Operator overloading
A feature supported by some object-oriented languages; operator overloading allows you to define the behavior of operators like +, -, and * when used on instances of your class.
Overriding a method
Replacing a method that would otherwise be inherited from a superclass with a new method of the same name defined in the subclass. An overridden method has the same name and argument list in a superclass as it does in the subclass.
Polymorphism
A central concept of object-oriented design. Polymorphism applies a class's interface to many different subclasses. Through polymorphism, you can send the same message to different objects of different types and have them respond appropriately for their type. An instance of the subclass can stand in for the superclass. The superclass code is unaware of the actual type of the object it has been passed.
Primitive
A low-level function, operator, or data type, built into a programming language, from which higher-level, more complex objects and operations can be constructed.
Private access
The most restrictive type of access. When attributes of a class have been made private, other classes can no longer read or change their values.
Problem domain
What the problem is that your project is supposed to help solve. Defining the problem domain is usually the first step in design, whether you use a procedural or an object-oriented design.
Procedural language
Structured programming requires well-defined flow control. A programming language that supports well-defined flow control because of a heavy reliance on procedures.
Procedure
The highest-level element in procedural, or structured design; procedures define what the program does.
Protected access
An access level on an attribute or method that allows subclasses public access to it; it remains private to other classes.
Public access
The least restrictive type of access.
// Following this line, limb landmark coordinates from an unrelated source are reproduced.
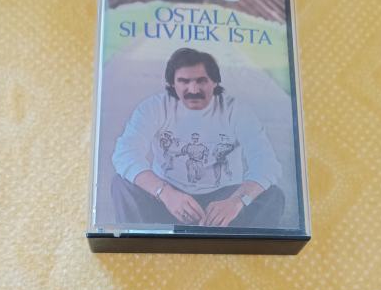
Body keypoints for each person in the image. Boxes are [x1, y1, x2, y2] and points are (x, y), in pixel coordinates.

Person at [111, 47, 284, 228]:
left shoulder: (237, 111)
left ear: (215, 82)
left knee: (272, 196)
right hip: (168, 197)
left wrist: (237, 201)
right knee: (122, 184)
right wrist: (165, 193)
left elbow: (266, 164)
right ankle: (144, 241)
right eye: (183, 81)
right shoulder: (153, 108)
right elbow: (125, 154)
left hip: (224, 199)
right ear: (172, 83)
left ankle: (231, 241)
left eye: (201, 81)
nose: (193, 89)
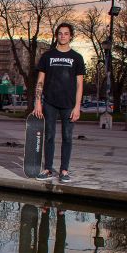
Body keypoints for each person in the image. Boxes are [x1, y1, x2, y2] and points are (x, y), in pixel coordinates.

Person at [33, 22, 86, 183]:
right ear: (57, 36)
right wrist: (37, 102)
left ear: (70, 36)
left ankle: (64, 171)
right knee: (49, 136)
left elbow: (79, 84)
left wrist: (77, 106)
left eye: (66, 33)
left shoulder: (77, 58)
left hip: (69, 105)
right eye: (60, 33)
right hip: (49, 103)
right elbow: (40, 81)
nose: (63, 36)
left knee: (67, 137)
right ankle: (48, 169)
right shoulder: (47, 56)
Public attributes of a class allow their values to be read and changed by other classes.
Read-only properties
Attributes with an accessor method but no mutator method; they can be gotten but not set.
Responsibilities
Things that a class knows or things the class does; setting a class's responsibilities is one of first steps in defining a class.
Return value
The information returned by a method to whatever called it. It may be a programmer-defined data type or a primitive type. A method that does not return a value is called void.
Siblings
Objects of the same class. Siblings are allowed to access the private elements of each other's objects.Signature: A method's list of argument types.
Static object
Objects that possess a state but no operations.
Subclass
One or more classes that are more specific versions of another similar class. A subclass inherits all the attributes and operations of the class it's based on.
Superclass
The most general class of a group of classes that share some attributes and operations.
UML
Unified Modeling Language, an industry-standard modeling language used to diagram the relationship of elements to one another, interrelated processes within a project, and code architecture.
Very late binding
The ability of a programming language to support the addition of new classes and methods until the very last moment, while the program is running.
Void
A method that does not return a value to whatever called it.
Write-only properties
Attributes with a mutator method but no accessor method; they can be set but not gotten.